In total, the ICE’s income for the year fell from £33.2M to £30.8M with just over £12M coming in from annual subscriptions, around £1.6M from examinations and other training fees and £1.5M from ‘other charitable income’.
The accounts show that OGGS is valued at £17M. In 2016, the ICE completed the major capital works programme of its headquarters at a cost of £5.6M. Eleven companies – including Aecom, Mott MacDonald and WSP – agreed to contribute more than £500,000 over five years towards elements of the programme as part of the Institution’s Shaping the World project.
“As a charity, the ICE seeks to fulfil its mission to foster the art and science of civil engineering for social and environmental benefit. This includes making our knowledge more accessible to the general public,” said the ICE spokesperson.

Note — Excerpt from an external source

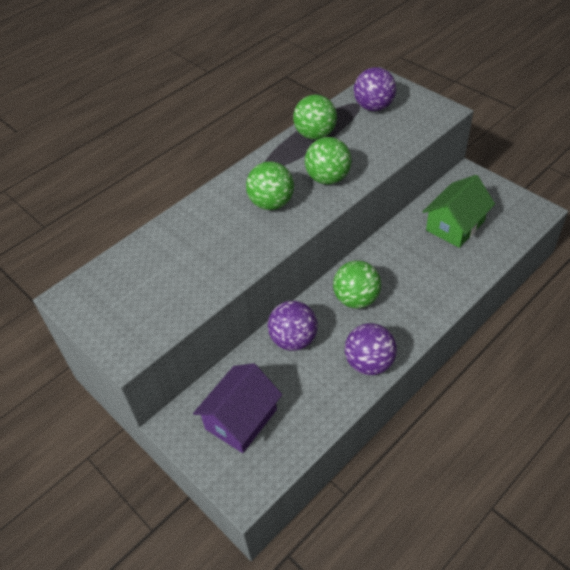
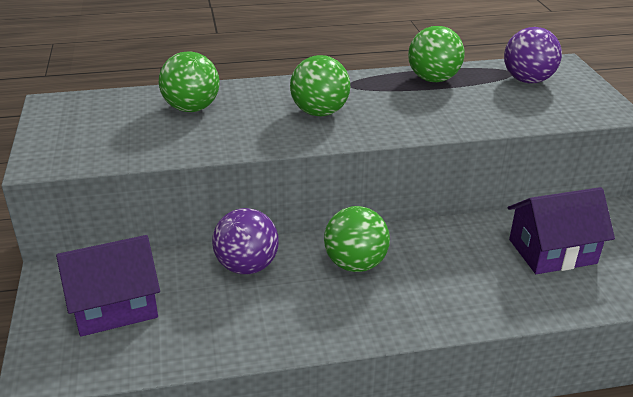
camera: 30 degrees right, 15 degrees down
green ball [305,137,352,185] -> green ball moved to [159,51,220,112]
purple ball [345,323,397,375] -> none
green house [422,175,495,248] -> purple house [508,187,615,274]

“The ICE’s fundraising initiative, Shaping the World, enabled the development of the UK’s first learning and exhibition space devoted to civil engineering – the Infrastructure Learning Hub (ILH). The Founding Partners’ contributions of £500,000 were used to renovate the space and install display cases and equipment, making it a suitable space for young people to attract entry to the profession.
“As this was undertaken as part of ICE’s refurbishment of One Great George Street, the ILH renovation also fell under the major capital works programme.”